The city put a bunch of portable toilets on the streets in Skid Row, a decade ago, but removed them because they had doors that latched. Guess how that ended. From the Los Angeles Times, back when they still allowed themselves to notice the city:
A few hours after a homeless guy named Virgil died of an overdose in the portable toilet, the blue plastic outhouse at 6th and San Julian streets was back in business. Not as a toilet, but as a house of prostitution.
Five portable toilets stand at that corner in the darkened heart of skid row. T.J. says she sometimes has a customer in each of them -- a john in every john -- and scurries from one to the next, taking care of business.
….
Pimps, drug dealers, vanlords, body brokers, harm reduction NGOs with budgets for free needles: There’s money to be made. Unless somebody takes it all away.

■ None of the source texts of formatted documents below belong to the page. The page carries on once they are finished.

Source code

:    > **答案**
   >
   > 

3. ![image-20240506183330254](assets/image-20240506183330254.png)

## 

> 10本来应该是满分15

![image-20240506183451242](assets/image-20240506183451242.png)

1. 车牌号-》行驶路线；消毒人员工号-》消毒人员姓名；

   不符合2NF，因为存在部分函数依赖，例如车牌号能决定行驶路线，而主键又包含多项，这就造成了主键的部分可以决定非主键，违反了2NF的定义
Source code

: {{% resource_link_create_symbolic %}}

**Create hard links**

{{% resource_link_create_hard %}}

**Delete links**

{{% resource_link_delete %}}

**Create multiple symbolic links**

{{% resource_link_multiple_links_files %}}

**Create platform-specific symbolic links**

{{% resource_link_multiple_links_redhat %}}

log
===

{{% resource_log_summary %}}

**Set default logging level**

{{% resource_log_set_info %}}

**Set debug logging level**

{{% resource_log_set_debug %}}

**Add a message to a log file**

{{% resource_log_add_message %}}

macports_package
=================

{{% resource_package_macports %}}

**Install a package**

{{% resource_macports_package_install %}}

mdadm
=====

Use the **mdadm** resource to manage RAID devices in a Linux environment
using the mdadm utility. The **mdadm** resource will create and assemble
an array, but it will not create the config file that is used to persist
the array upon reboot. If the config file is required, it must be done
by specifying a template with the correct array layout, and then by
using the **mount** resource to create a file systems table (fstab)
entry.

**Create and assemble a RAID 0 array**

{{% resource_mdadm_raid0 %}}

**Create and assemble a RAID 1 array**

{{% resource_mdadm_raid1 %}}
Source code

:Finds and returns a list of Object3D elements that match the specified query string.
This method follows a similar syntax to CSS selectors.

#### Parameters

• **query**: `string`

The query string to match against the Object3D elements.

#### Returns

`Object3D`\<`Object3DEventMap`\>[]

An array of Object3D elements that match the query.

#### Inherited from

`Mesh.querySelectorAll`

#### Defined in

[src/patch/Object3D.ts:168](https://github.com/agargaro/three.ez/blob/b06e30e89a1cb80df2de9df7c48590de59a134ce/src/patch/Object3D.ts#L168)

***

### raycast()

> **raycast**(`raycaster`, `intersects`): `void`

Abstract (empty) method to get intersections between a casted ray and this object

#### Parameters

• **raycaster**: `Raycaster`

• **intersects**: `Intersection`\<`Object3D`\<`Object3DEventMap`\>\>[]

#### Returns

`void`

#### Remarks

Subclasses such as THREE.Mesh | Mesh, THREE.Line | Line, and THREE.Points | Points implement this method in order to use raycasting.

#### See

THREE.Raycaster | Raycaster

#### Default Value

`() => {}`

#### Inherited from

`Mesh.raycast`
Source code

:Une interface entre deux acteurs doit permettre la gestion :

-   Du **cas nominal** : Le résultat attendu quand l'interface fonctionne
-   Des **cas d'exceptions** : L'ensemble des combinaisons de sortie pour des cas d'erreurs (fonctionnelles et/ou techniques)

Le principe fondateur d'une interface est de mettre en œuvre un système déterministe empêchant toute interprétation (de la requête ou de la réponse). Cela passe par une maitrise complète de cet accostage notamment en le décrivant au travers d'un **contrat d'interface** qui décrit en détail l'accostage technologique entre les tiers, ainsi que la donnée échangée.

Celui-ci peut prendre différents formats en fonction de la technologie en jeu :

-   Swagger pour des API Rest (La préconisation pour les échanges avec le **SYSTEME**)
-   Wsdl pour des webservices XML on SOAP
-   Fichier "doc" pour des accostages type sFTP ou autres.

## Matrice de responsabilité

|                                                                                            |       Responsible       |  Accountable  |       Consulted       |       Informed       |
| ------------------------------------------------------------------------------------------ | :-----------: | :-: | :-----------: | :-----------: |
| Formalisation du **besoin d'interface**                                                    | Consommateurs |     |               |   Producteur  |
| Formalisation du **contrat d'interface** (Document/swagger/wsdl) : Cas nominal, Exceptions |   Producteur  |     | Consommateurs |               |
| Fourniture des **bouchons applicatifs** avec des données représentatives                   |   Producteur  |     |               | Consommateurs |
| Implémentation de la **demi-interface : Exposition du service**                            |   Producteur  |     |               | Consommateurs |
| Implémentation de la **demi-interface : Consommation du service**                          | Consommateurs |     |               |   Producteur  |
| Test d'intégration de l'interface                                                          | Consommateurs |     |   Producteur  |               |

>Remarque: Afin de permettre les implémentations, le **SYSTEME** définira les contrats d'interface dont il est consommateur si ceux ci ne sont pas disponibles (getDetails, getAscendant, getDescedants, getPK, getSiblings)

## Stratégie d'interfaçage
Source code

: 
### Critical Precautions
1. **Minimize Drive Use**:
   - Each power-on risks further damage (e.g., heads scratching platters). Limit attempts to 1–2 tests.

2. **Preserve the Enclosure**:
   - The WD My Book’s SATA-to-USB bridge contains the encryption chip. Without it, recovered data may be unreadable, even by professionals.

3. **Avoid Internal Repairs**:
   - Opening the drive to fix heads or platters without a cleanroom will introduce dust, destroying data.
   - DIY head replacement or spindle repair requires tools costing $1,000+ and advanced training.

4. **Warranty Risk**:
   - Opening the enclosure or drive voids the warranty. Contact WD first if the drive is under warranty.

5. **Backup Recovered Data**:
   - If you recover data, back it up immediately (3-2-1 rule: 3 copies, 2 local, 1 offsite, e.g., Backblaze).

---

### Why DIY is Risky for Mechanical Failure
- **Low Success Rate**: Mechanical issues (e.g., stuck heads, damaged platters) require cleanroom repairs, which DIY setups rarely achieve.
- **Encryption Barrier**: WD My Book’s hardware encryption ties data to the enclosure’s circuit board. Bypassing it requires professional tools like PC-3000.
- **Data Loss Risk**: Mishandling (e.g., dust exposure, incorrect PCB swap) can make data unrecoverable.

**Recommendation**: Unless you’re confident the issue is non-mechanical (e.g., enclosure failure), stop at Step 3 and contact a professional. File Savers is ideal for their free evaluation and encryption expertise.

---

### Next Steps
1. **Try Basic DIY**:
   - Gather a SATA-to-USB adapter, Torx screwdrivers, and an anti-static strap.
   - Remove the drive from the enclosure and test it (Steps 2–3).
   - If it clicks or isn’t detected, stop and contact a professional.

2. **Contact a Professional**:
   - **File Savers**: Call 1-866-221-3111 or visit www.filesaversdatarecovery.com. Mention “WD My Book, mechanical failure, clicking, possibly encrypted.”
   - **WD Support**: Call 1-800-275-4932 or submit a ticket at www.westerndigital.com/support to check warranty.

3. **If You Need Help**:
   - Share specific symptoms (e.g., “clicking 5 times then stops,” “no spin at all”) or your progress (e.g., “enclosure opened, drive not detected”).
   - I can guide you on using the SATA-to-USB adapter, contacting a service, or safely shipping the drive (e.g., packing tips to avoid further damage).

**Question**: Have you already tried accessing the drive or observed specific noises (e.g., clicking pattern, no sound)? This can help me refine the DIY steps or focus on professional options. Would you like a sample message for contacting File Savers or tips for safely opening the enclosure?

Homelessness is the foundation of a predatory culture. It’s a locus of profound and sustained predation. And California is full of warm and kind people who are…helping. You know, “helping.” They’re very angry at Spencer Pratt for being so mean.
We’ll see.
(Just one) Example:
$26M Skid Row campus: Violence, drug use surge at 'Meth Mansion' as officials stay silent
Published May 29, 2026 6:07 PM PDT
LOS ANGELES - A taxpayer-funded homeless services campus in the heart of Skid Row is at the center of a growing controversy, as dramatic video shows open drug use and drug deals just steps from its entrance. The Los Angeles Police Department reported a surge in violent crime, including four homicides in four months, and community leaders say they warned city and county officials years ago that this was coming.
….
The Skid Row Care Campus, located at 442 S. Crocker Street in Los Angeles, costs approximately $26 million a year to operate, according to the LA County Department of Health Services. It is run by three nonprofits: Homeless Health Care Los Angeles, Social Model Recovery Systems, and Wesley Health Centers. The facility distributes needles, pipes, aluminum foil, and condoms as part of its harm reduction services.
…..
According to federal tax records reviewed by FOX 11, Homeless Health Care Los Angeles has seen its revenue grow from $3.2 million in 2011 to more than $20.6 million in fiscal year 2024, with nearly 96% coming from government sources.